Exercise prompt => All of the entries below need repeating exactly, apart from their images.

----- Provided records -----

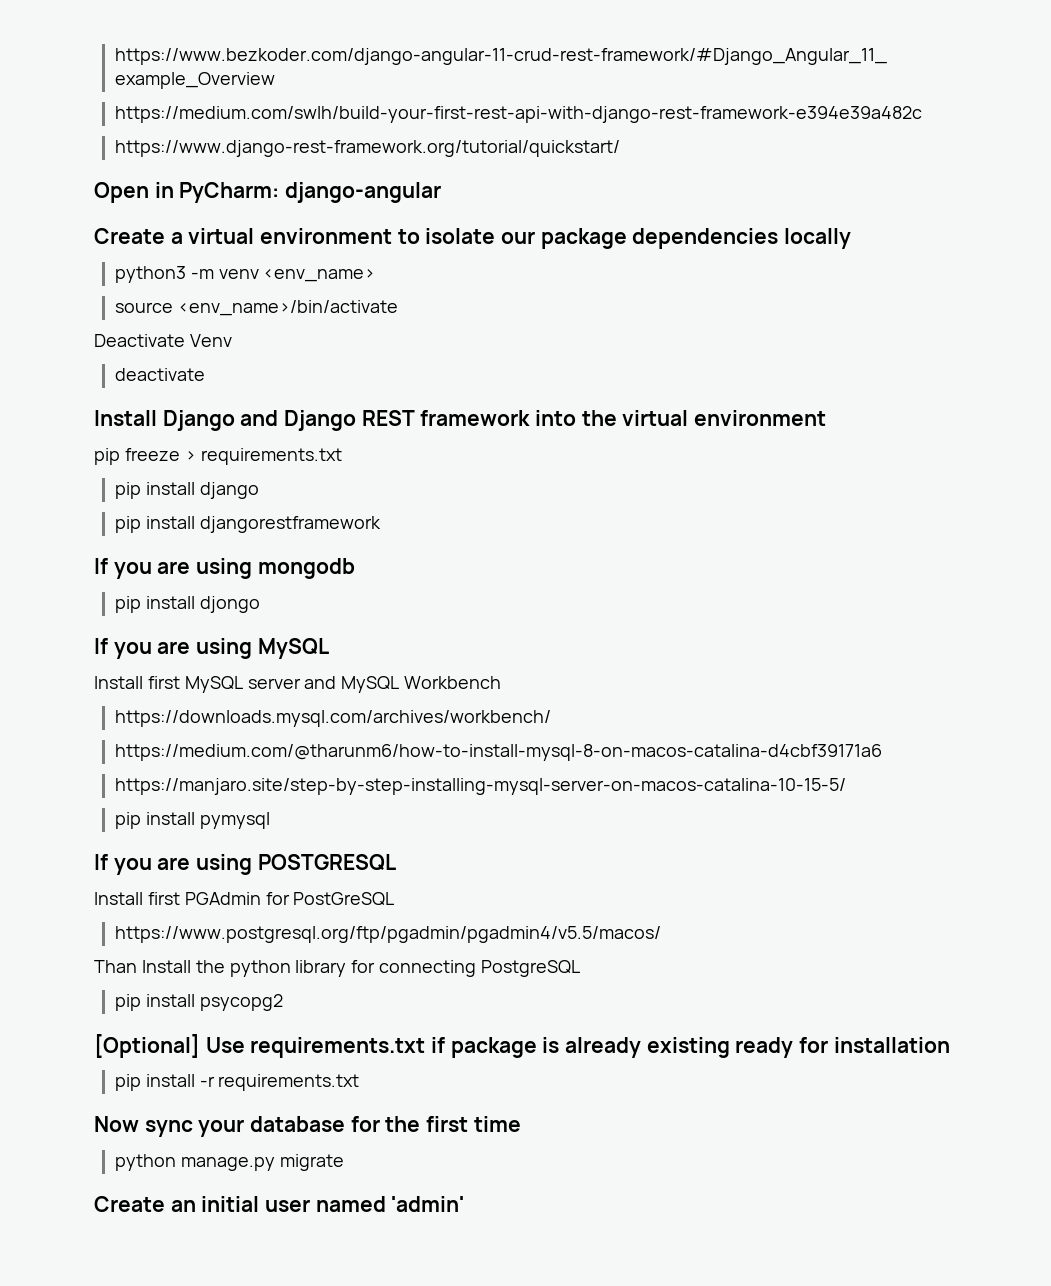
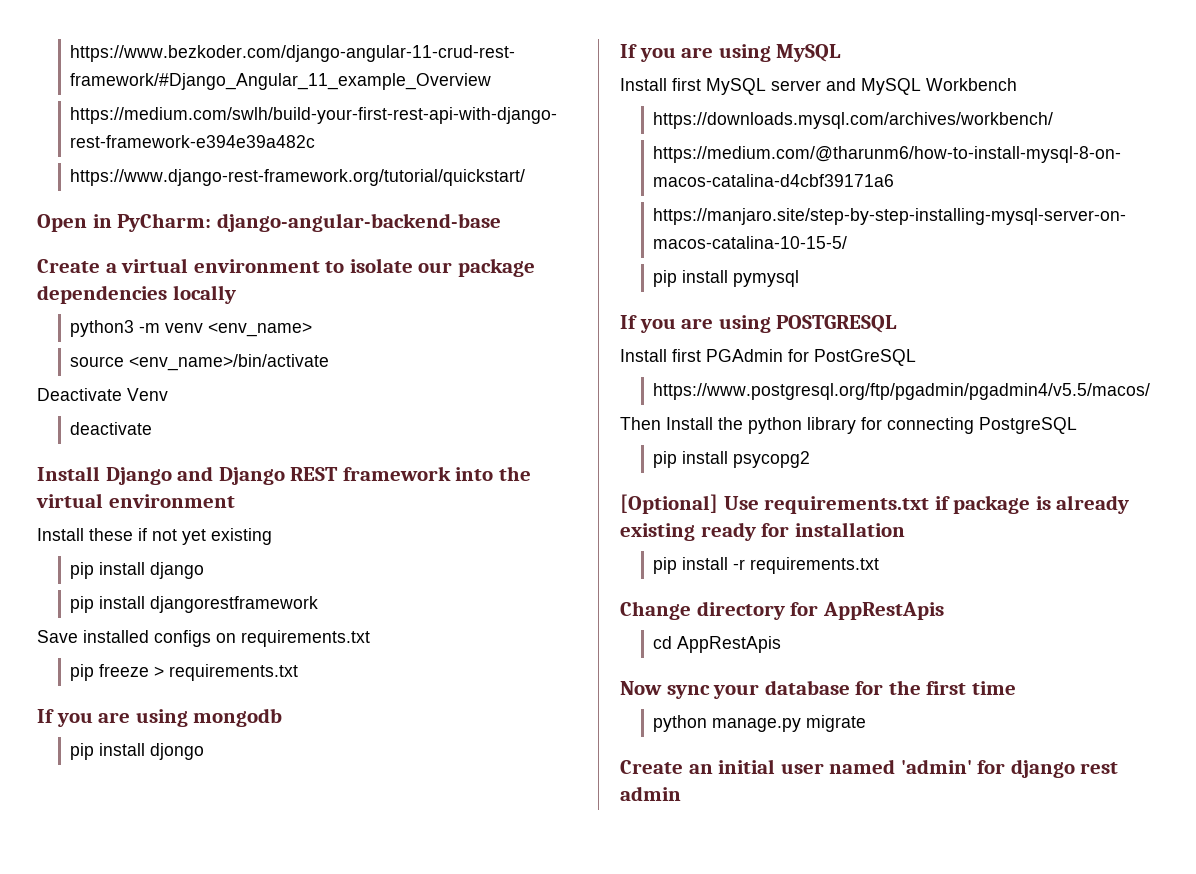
[285,182,442,203] django-angular -> [216,213,501,232] django-angular-backend-base
[94,448,342,465] pip freeze > requirements.txt -> [37,528,272,545] Install these if not yet existing
(381, 524) none -> [37,630,370,647] [70,664,299,681] // Save installed configs on requirements.txt // pip freeze > requirements.txt
[94,960,137,973] Than -> [620,417,661,430] Then
(360, 1082) none -> [620,601,944,620] [653,636,782,653] // Change directory for AppRestApis // cd AppRestApis
(465, 1204) none -> [977,759,1119,778] [620,786,681,801] for django rest admin

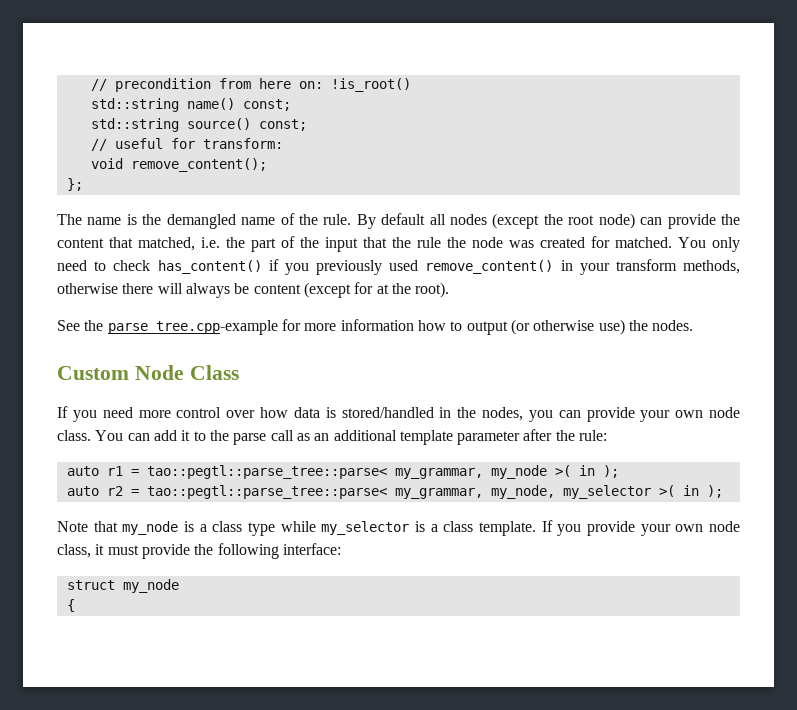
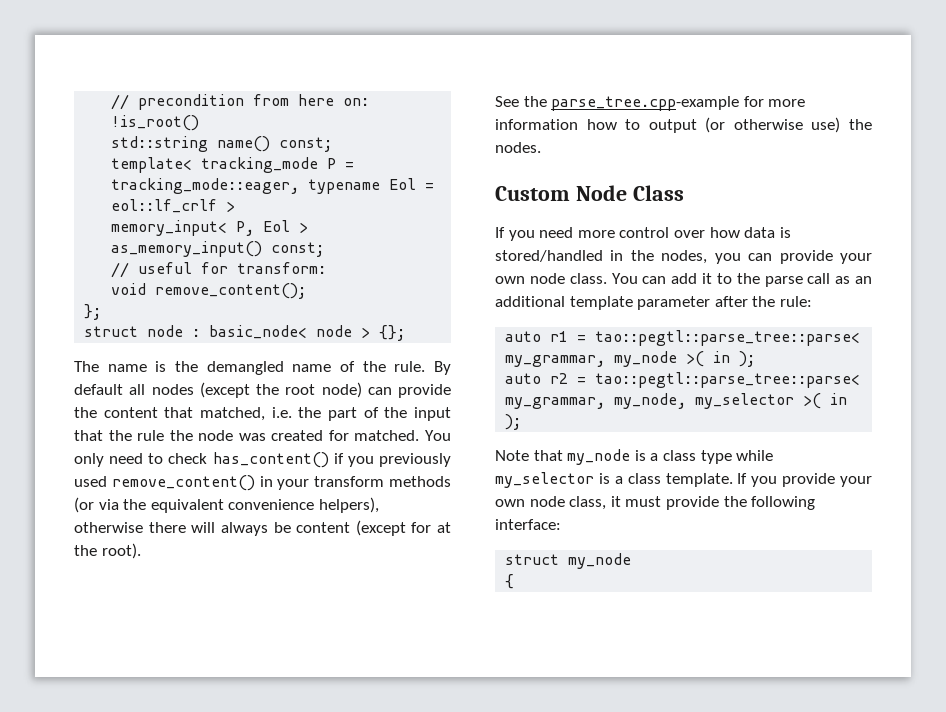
[90,118,251,132] std::string source() -> [111,157,355,173] [111,178,435,194] [111,199,236,213] [111,220,309,236] [111,241,263,257] template< tracking_mode P = tracking_mode::eager, typename Eol = eol::lf_crlf > // memory_input< P, Eol > as_memory_input()
(83, 184) none -> [84,325,406,341] // struct node : basic_node< node > {};
[683,260,740,274] methods, -> [389,476,452,487] [74,497,379,513] methods (or via the equivalent convenience helpers),

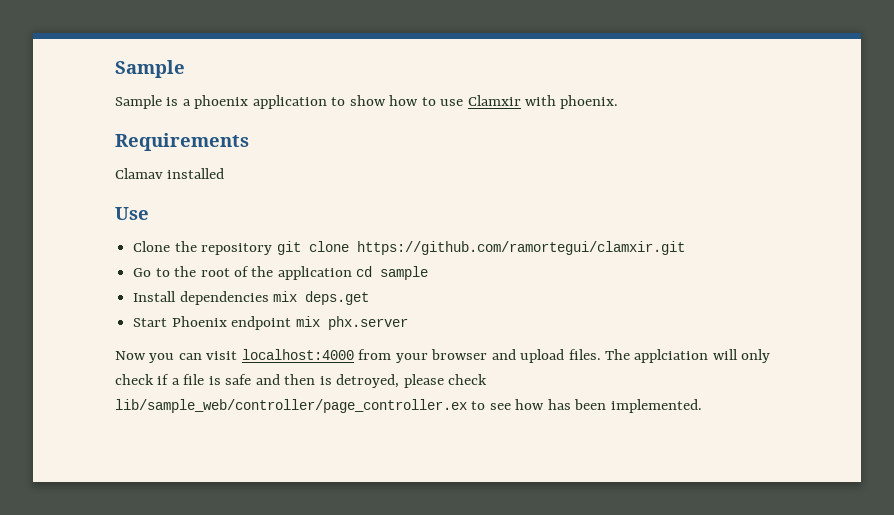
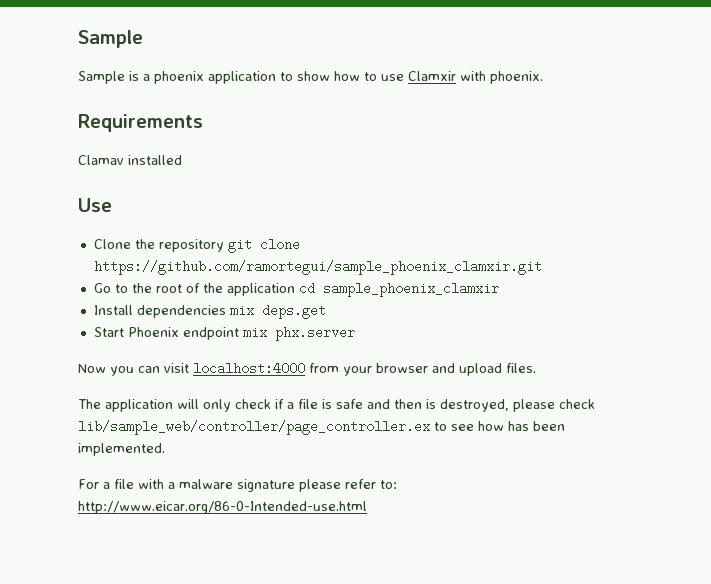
[356,241,685,255] https://github.com/ramortegui/clamxir.git -> [93,260,542,275] https://github.com/ramortegui/sample_phoenix_clamxir.git
[380,266,429,280] sample -> [322,282,499,297] sample_phoenix_clamxir
[605,349,709,363] The applciation -> [78,399,173,412] // The application
[336,374,400,388] detroyed, -> [440,399,509,412] destroyed,
(702, 406) none -> [78,479,397,492] [78,501,367,514] // For a file with a malware signature please refer to: http://www.eicar.org/86-0-Intended-use.html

-----

Exercise response =>
[285,182,442,203] django-angular -> [216,213,501,232] django-angular-backend-base
[94,448,342,465] pip freeze > requirements.txt -> [37,528,272,545] Install these if not yet existing
(381, 524) none -> [37,630,370,647] [70,664,299,681] // Save installed configs on requirements.txt // pip freeze > requirements.txt
[94,960,137,973] Than -> [620,417,661,430] Then
(360, 1082) none -> [620,601,944,620] [653,636,782,653] // Change directory for AppRestApis // cd AppRestApis
(465, 1204) none -> [977,759,1119,778] [620,786,681,801] for django rest admin

[90,118,251,132] std::string source() -> [111,157,355,173] [111,178,435,194] [111,199,236,213] [111,220,309,236] [111,241,263,257] template< tracking_mode P = tracking_mode::eager, typename Eol = eol::lf_crlf > // memory_input< P, Eol > as_memory_input()
(83, 184) none -> [84,325,406,341] // struct node : basic_node< node > {};
[683,260,740,274] methods, -> [389,476,452,487] [74,497,379,513] methods (or via the equivalent convenience helpers),

[356,241,685,255] https://github.com/ramortegui/clamxir.git -> [93,260,542,275] https://github.com/ramortegui/sample_phoenix_clamxir.git
[380,266,429,280] sample -> [322,282,499,297] sample_phoenix_clamxir
[605,349,709,363] The applciation -> [78,399,173,412] // The application
[336,374,400,388] detroyed, -> [440,399,509,412] destroyed,
(702, 406) none -> [78,479,397,492] [78,501,367,514] // For a file with a malware signature please refer to: http://www.eicar.org/86-0-Intended-use.html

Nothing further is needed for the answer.